About a 5 minute read.
By: Brecht Jonkers
Quite the contrary…
An often heard reason for people to take up a vegetarian, or even, vegan lifestyle, is the idea that meat production and preparation would contribute for a major part to the ecological footprint us humans have on the planet, and to the exhaust of carbon dioxide that causes global warming.
Now, I am not saying that this is a wrong connection to make. On the contrary, it goes without any reasonable doubt that mass production of meat, particularly when done in an economy that causes producers to cut corners everywhere in order to keep their business afloat, has several negative consequences. According to research by the United Nations, the production of meat causes up to 18% of global greenhouse gas emission.
However, the question we should ask ourselves is why this is the case. Is meat by definition a more environmentally destructive type of food? Or is the problem rather in the way in which we go about producing the steak on our plate? In 2010, a WWF study revealed shocking news about meat-replacement products such as tofu. The main problem found with tofu production, and similar often soy-based meat replacements, is that they tend to be produced in Third World areas, far away from Europe and North America where most by-choice vegans reside. The transportation and delivery, often overlooked but one of the main contributors to pollution worldwide, of the raw materials, together with the highly intensive industrial production of the meat replacement, make for quite a pollutant combination for your “green” meal.
Add to that the fact that in recent years, for a big part thanks to the ecological movement, there have been significant efforts in cattle farming to make the production more environmentally durable.

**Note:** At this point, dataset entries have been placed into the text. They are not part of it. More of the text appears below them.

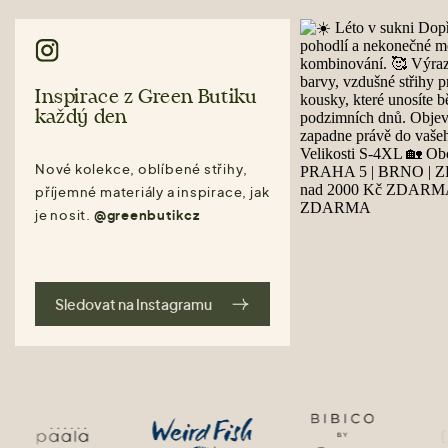
Inspirace z Green Butiku
každý den
Nové kolekce, oblíbené střihy,
příjemné materiály a inspirace, jak
je nosit.
@greenbutikcz
Sledovat na Instagramu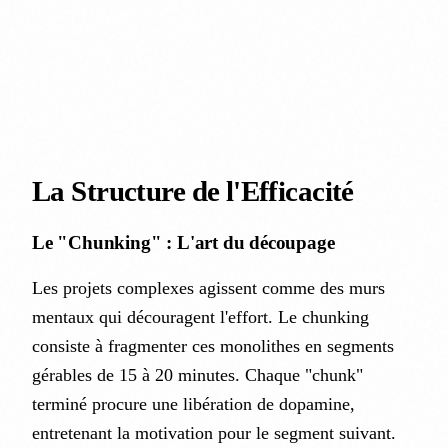
La Structure de l'Efficacité
Le "Chunking" : L'art du découpage
Les projets complexes agissent comme des murs
mentaux qui découragent l'effort. Le chunking
consiste à fragmenter ces monolithes en segments
gérables de 15 à 20 minutes. Chaque "chunk"
terminé procure une libération de dopamine,
entretenant la motivation pour le segment suivant.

Of course, as consumers, we want to ensure that the meat we eat is of acceptable quality. And cattle farmers know that.
In my native Belgium, the so-called “Belgian blue” cow is ranched locally, with a minimum of transportation required. Also, much of the food for the cows is, ironically, leftover soy remains that are a by-product of the soy oil production. This shows that, when done properly, the meat industry can become much more durable than the big corporations we know of.
Of course, this durable cooperation is not always the case. Every so often back in Belgium I would read or hear about cattle farmers, usually those in the business of pigs and dairy cattle, protesting against the terribly low prices the branded corporations would pay for their produce. In order to survive economically, farmers testified, they were all but forced to cut back on costs, making life conditions worse for the animals, and usually resulting in higher waste, higher pollution and lower quality of production. Now, bear in mind that these farmers do not willingly or maliciously torment their cows or pigs into a miserable existence. Rather, they are, as are so many of us, the victims of a merciless economic system that forces one to cut costs at all times or drown to a tidal wave of massive corporations and cheap mass production. And the animals end up being the victims’ victims.
According to the US-based Environmental Protection Agency, before 1970 the methane emission of livestock was significantly lower than it is nowadays, and it was not as if we ate less meat back then. Rather, before the mass spread of factory farming and big business ranching all over the world, cattle used to be raised in small operations, often family farms, in which their diet consisted mostly of grass growing on the meadows and prairies. Nowadays, with financial pressure and a thirst for maximum profit driving businesses to the edge, cheap mass produced soy-based cattle food is the staple for our cows and pigs alike.
Numbers from the World Resources Institute confirm this trend, and show an even more alarming rate. Whereas in the year 2000, global greenhouse gas emissions were only caused for 5% by livestock, by 2005 this had raised to 18%. A similar, connected trend is to be seen in the level of deforestation: a rise from 18% in 2000 to between 20 and 25% of all emissions being caused by the destruction of woodlands by 2005. And here is where things get tricky. We have all heard of the McDonald’s cattle ranches in Brazil being responsible for much of the deforestation in that country. Yet did you know that in provinces like Mato Grosso, up to 70% of all deforested lands are actually being used for soy plantations? And yes, much of that soy is being used for cattle food. But, as I said before, cattle does not need soy. It just happens to be cheap. And to make things even worse, there are two more booming markets for soy beans. One of them is the production of “environmentally-friendly” bio-fuel, so we can drive our fancy “green” cars around. And last but not least, you guessed it: meat replacement food products.
A booming multi-billion dollar market on which “green” corporations have thrown themselves with ferocity, destroying environments and robbing local populations of their home-grown food in order to stuff container ships full of healthy vegan food options to sell to customers half a world away who are well-off enough to afford a vegan lifestyle.
To wrap it up, there is one lesson to learn from all this. No matter how idealistic or great your idea is, no matter how life-changing or environmentally-friendly you believe it can be, big businesses will always try to find a way to screw it up. And we must be aware of this if we want to prevent it. After all, we can all cut back our meat consumption to do our little part against pollution. But as long as big business controls our soy, and as long as around 50% of all pollution is being caused by energy production that has nothing to do with food at all, our small efforts might be in vain.